Bean Utils is a collection of utilities and software patterns for overcoming common issues associated with data objects.

Features include:

  • Bean Builder

    Static methods for creating Fantom objects. Don't make() your beans, build() them instead!

  • Bean Equality

    Generate equals(), hash() and toStr() methods from fields.

  • Bean Properties

    Get and set object properties and call methods via property expressions.

  • Type Coercer

    Convert objects, lists and maps from one type to another using Fantom's standard toXXX() and fromXXX() methods.

  • More!

    Utility methods to find matching ctors and methods.

Bean Utils is loosely named after JavaBeans,

Bean Equality

Nobody likes writing hash() and equals() methods, so let afBeanUtils::BeanEquality take the pain away!

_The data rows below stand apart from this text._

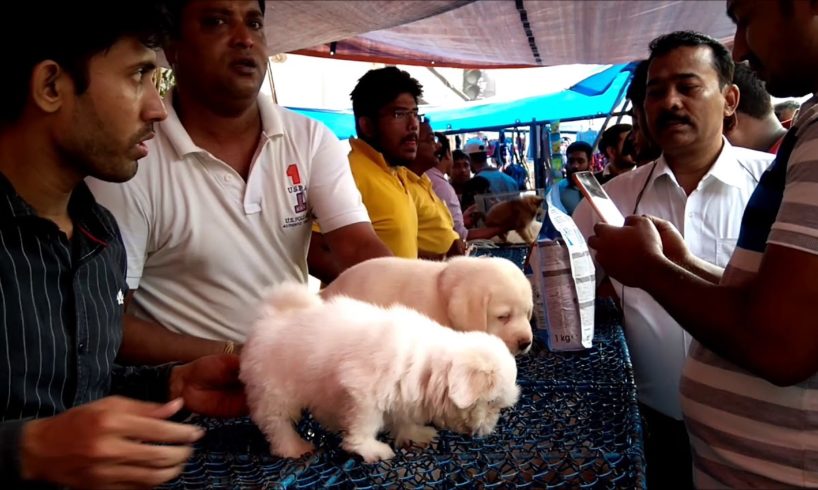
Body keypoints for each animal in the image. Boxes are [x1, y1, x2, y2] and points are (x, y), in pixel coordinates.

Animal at [241, 284, 516, 464]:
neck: (427, 364)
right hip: (274, 390)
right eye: (492, 403)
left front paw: (414, 434)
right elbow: (366, 424)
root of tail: (270, 316)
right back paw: (293, 447)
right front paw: (368, 448)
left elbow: (402, 418)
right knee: (276, 423)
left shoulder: (403, 393)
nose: (490, 428)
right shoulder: (363, 394)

Simply annotate important identity fields with @BeanId and override the Obj methods.

Sample usage:

class User {
    Int? id
    Str? name
    Str? wotever

    override Int hash() {
      BeanEquality.beanHash(this, [#id, #name])
    }

    override Bool equals(Obj? obj) {
      BeanEquality.beanEquals(this, obj, [#id, #name])
    }

    override Str toStr() {
      BeanEquality.beanToStr(this, [#id, #name])
    }
}

Bean Properties

afBeanUtils::BeanProperties is a nifty way to get and set properties, and call methods, on nested objects.

Properties are accessed via a property expression. Property expressions look like Fantom code and may traverse many objects. Their main purpose is to get and set properties, but may be used to call methods also.

string := "100 101 102"
BeanProperties.call(string, "split[1].get(2).plus(2).toChar") // --> 3

Using BeanProperties and a bit of naming convention care, it now becomes trivial to populate an object with properties submitted from a HTTP form:

formBean := BeanProperties.create(MyFormBean#, httpReq.form)

Features of property expressions include:

Field Access

The simplest use case is getting and setting basic fields. In this example we access the field Buf.capacity:

buf := Buf()
BeanProperties.get(buf, "capacity")     // --> 16
BeanProperties.set(buf, "capacity", 42) // set a new value

When setting fields, the given value is Type Coerced to fit the field type. Consider:

BeanProperties.set(buf, "charset", "UTF-16")  // string "UTF-16" is converted to a Charset object

Method Calls

Property expressions can call methods too. Like Fantom code, if the method does not take any parameters then brackets are optional:

buf := Buf()
BeanProperties.call(buf, "flush")
BeanProperties.call(buf, "flush()")

Method arguments may also form part of the expression, and like property values, are type coerced to their respective types:

BeanProperties.call(buf, "fill(255, 4)")    // --> 0xFFFFFFFF
BeanProperties.call(buf, "getRange(1..2)")  // --> 0xFFFF

Or you may pass arguments in:

BeanProperties.call(buf, "fill", [128, 4])      // --> 0x80808080
BeanProperties.call(buf, "getRange()", [1..2])  // --> 0x8080

Indexed Properties

Lists, Maps and @Operator shortcuts for get and set may all be traversed using square bracket notation:

list := Str?["a", "b", "c"]
BeanProperties.get(list, "[1]") // --> "b"

All keys and values are Type Coerced to the correct type.

Lists

When setting List items special attention is given make sure they don't throw IndexErrs. Should the list size be smaller than the given index, the list is automatically grown to accommodate:

list := Str?[,]
BeanProperties.set(list, "[1]", "b")
list.size                            // --> 2
list[0]                              // --> null
list[1]                              // --> "b"

If the list items are not nullable, then new objects are created:

list := Str[,]
BeanProperties.set(list, "[1]", "b")
list.size                            // --> 2
list[0]                              // --> ""
list[1]                              // --> "b"

Chaining

Property expressions become very powerful when chained:

obj.method(arg, arg).map[key].list[idx][operator].field

Object Creation

When traversing a property expression, the last thing you want is a NullErr half way through. With that in mind, should a property expression encounter null part way through, a new object is created and set.

Now you can happily chain your expressions with confidence!

Advanced

If you need more control over when and how intermediate objects are created, then use BeanPropertyFactory to manually parse property expressions and create your own BeanProperty instances.